Thanet District Council (24 015 930)
Category : Housing > Allocations
Decision : Closed after initial enquiries
Decision date : 30 Mar 2025
The Ombudsman's final decision:
Summary: We will not investigate this complaint about the Council’s assessment of a housing application. There is insufficient evidence of fault which would warrant an investigation.
The complaint
- Mrs X complained about the Council’s assessment of her housing application priority. She believes that she should be in Band A or B but she is currently placed in Band C. she also says her family needs should make her eligible to bid for 4-bedroom vacancies.
The Ombudsman’s role and powers
- We investigate complaints of injustice caused by ‘maladministration’ and ‘service failure’. I have used the word fault to refer to these. We consider whether there was fault in the way an organisation made its decision. If there was no fault in how the organisation made its decision, we cannot question the outcome. (Local Government Act 1974, section 34(3), as amended)
How I considered this complaint
- I considered information provided by the complainant and the Council’s responses. I have also considered the Council’s housing allocations policy.
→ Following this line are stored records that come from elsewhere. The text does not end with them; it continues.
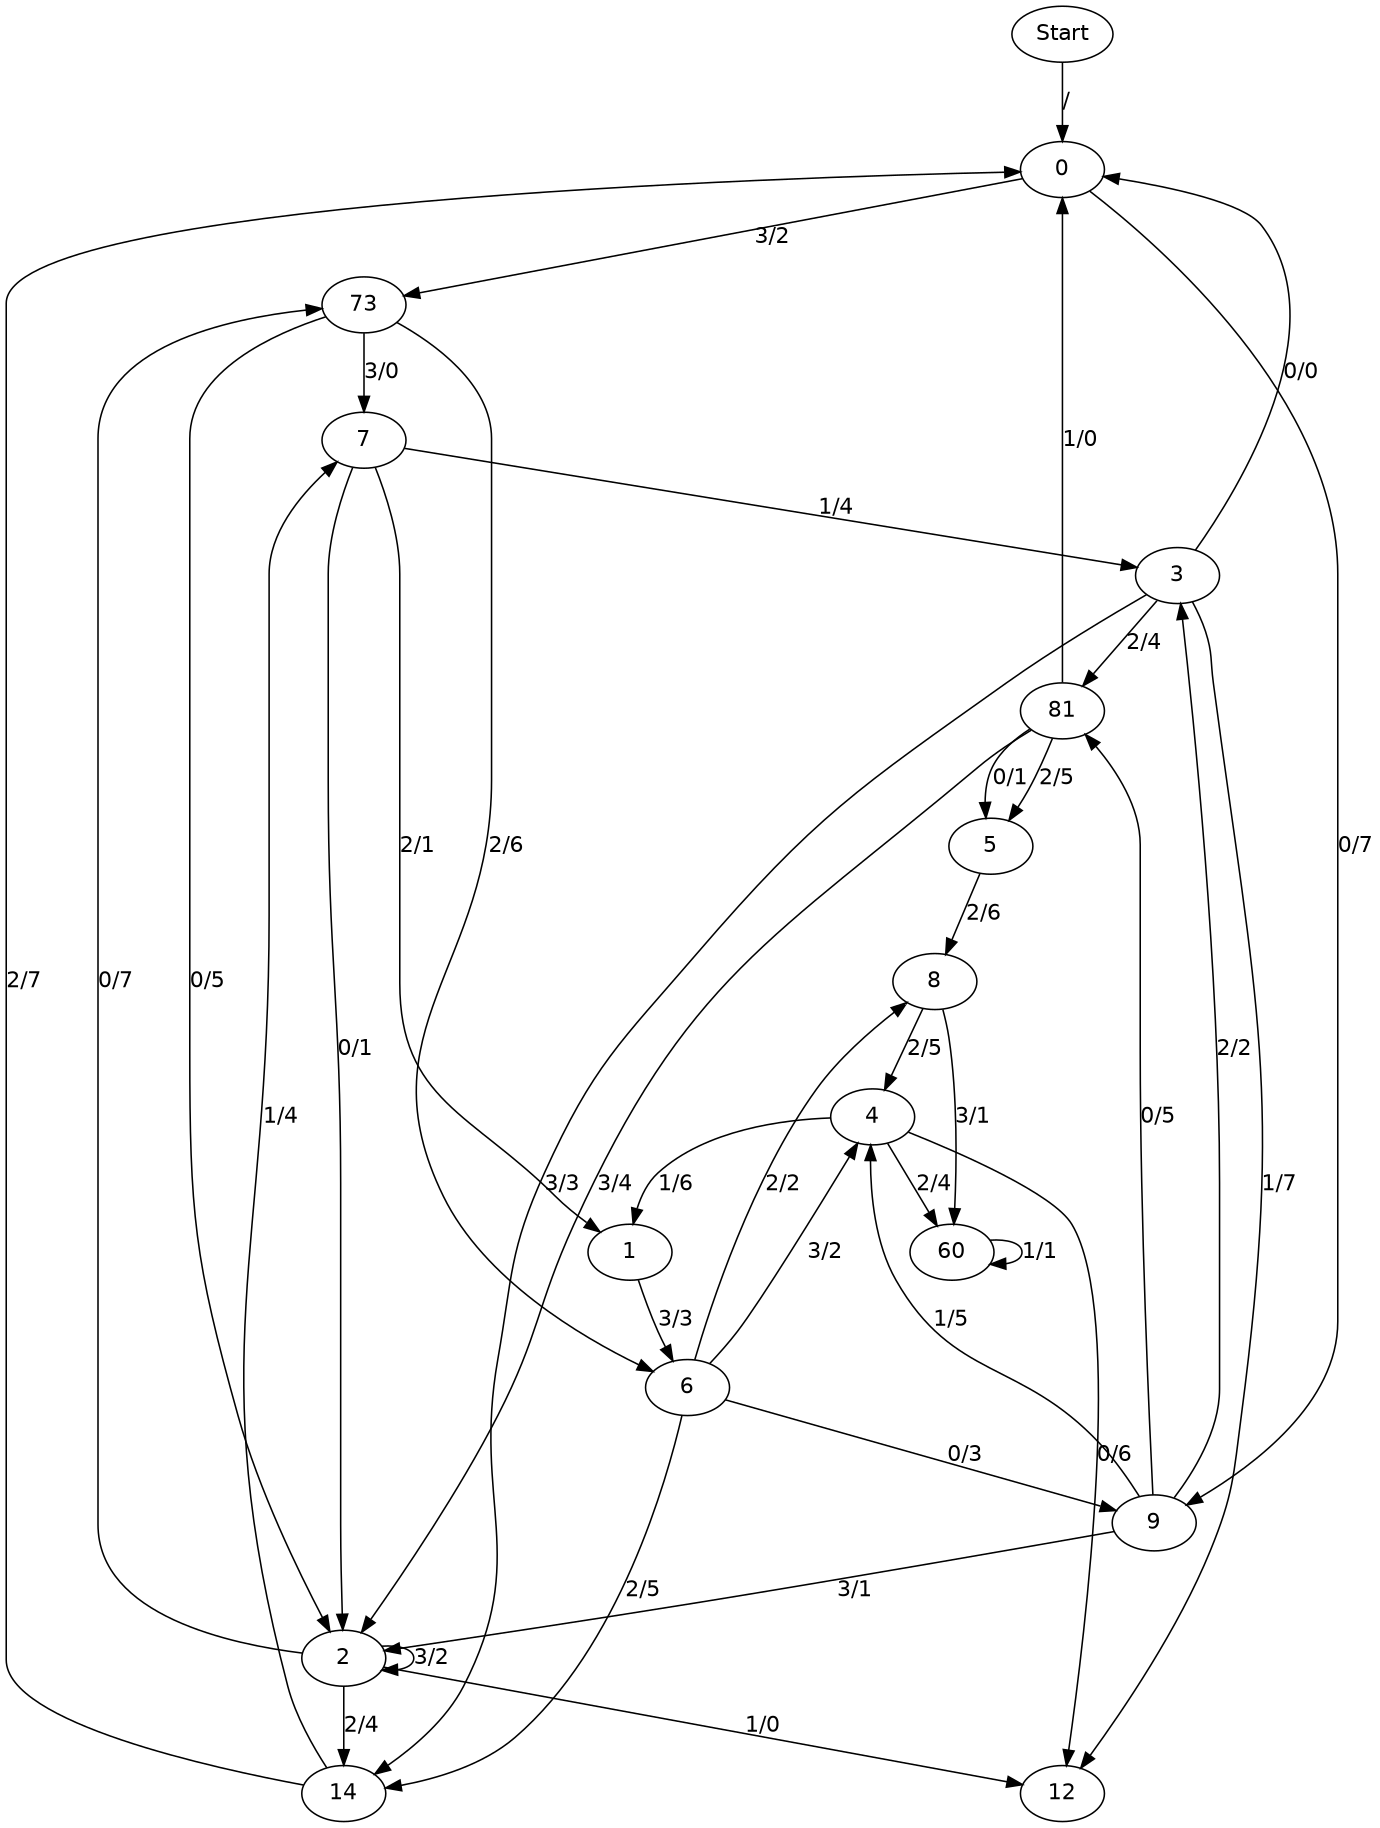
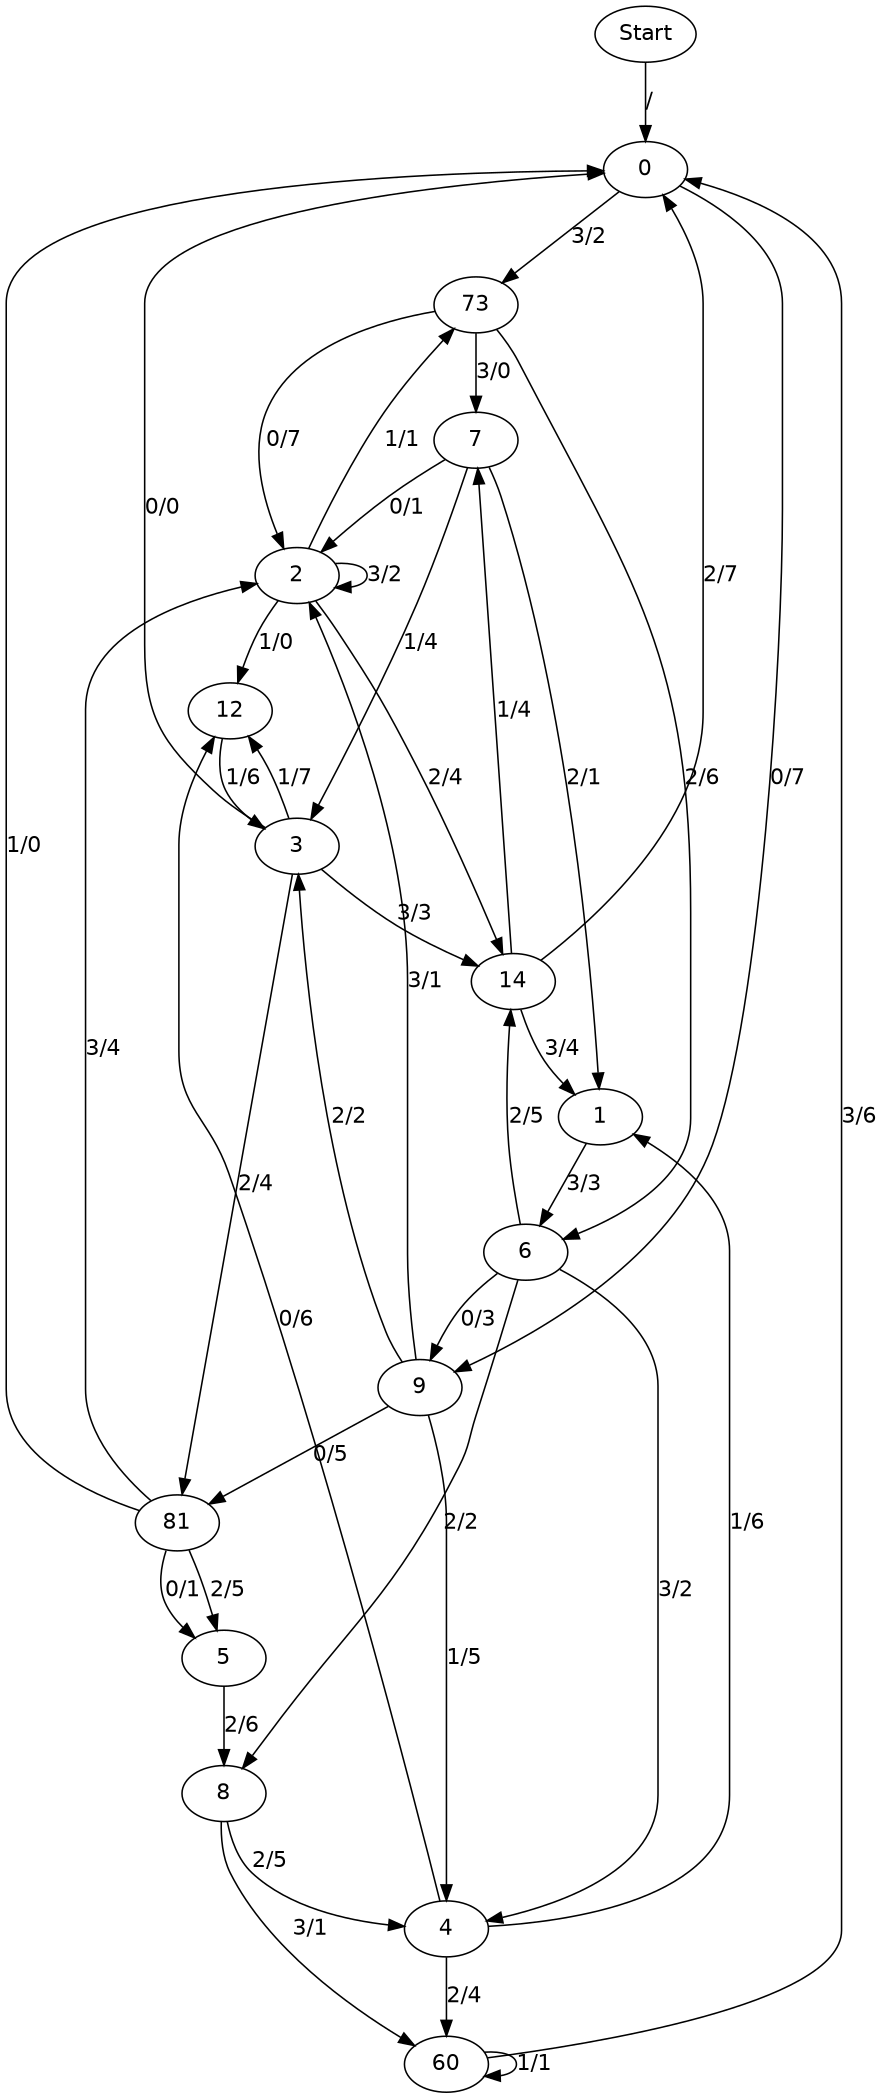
  digraph {
    fontname="DejaVu Sans"
    node [fontname="DejaVu Sans"]
    edge [fontname="DejaVu Sans"]
    Start
    0
    n3 [label=73]
    9
    7
    6
    2
    4
    n9 [label=81]
    3
    1
    14
    8
    12
    n15 [label=60]
    5
    Start -> 0 [label="/"]
    0 -> n3 [label="3/2"]
    0 -> 9 [label="0/7"]
    n3 -> 7 [label="3/0"]
    n3 -> 6 [label="2/6"]
-   n3 -> 2 [label="0/5"]
+   n3 -> 2 [label="0/7"]
    9 -> 2 [label="3/1"]
    9 -> 4 [label="1/5"]
    9 -> n9 [label="0/5"]
    9 -> 3 [label="2/2"]
    7 -> 2 [label="0/1"]
    7 -> 3 [label="1/4"]
    7 -> 1 [label="2/1"]
    6 -> 9 [label="0/3"]
    6 -> 4 [label="3/2"]
    6 -> 14 [label="2/5"]
    6 -> 8 [label="2/2"]
-   2 -> n3 [label="0/7"]
+   2 -> n3 [label="1/1"]
    2 -> 2 [label="3/2"]
    2 -> 14 [label="2/4"]
    2 -> 12 [label="1/0"]
    4 -> 1 [label="1/6"]
    4 -> 12 [label="0/6"]
    4 -> n15 [label="2/4"]
    n9 -> 0 [label="1/0"]
    n9 -> 2 [label="3/4"]
    n9 -> 5 [label="0/1"]
    n9 -> 5 [label="2/5"]
    3 -> 0 [label="0/0"]
    3 -> n9 [label="2/4"]
    3 -> 14 [label="3/3"]
    3 -> 12 [label="1/7"]
    1 -> 6 [label="3/3"]
    14 -> 0 [label="2/7"]
    14 -> 7 [label="1/4"]
+   14 -> 1 [label="3/4"]
    8 -> 4 [label="2/5"]
    8 -> n15 [label="3/1"]
+   12 -> 3 [label="1/6"]
+   n15 -> 0 [label="3/6"]
    n15 -> n15 [label="1/1"]
    5 -> 8 [label="2/6"]
  }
- I considered the Ombudsman’s Assessment Code.
My assessment
- Mrs X says the Council has failed to place her housing application in the correct banding for her housing needs. She asked the Council to review her current priority of Band C and it did this in January 2025. The Council decided that her banding should remain in Band C because her medical needs were not sufficient to make meet the threshold for Band B under its allocations policy.
- Mrs X says she should be allowed to bid on 4-bedroom vacancies because her current 2-bedroom social housing home is too small for her family’s needs. The Council says that she is not statutorily overcrowded and her children’s ages do not meet the criteria for separate bedrooms. It told her that she is eligible to bid on 3-bedroom homes or to seek a mutual exchange with another tenant.
- The Ombudsman may not find fault with a council’s assessment of a housing application/ a housing applicant’s priority if it has carried this out in line with its published allocations scheme. We recognise that the demand for social housing far outstrips the supply of properties in many areas. The Council has reviewed her case and unless she presents new information in future which may require a further review I have seen no evidence of fault which would suggest that Mrs X’s application should be placed in a higher banding.
Final decision
- We will not investigate this complaint about the Council’s assessment of a housing application. There is insufficient evidence of fault which would warrant an investigation.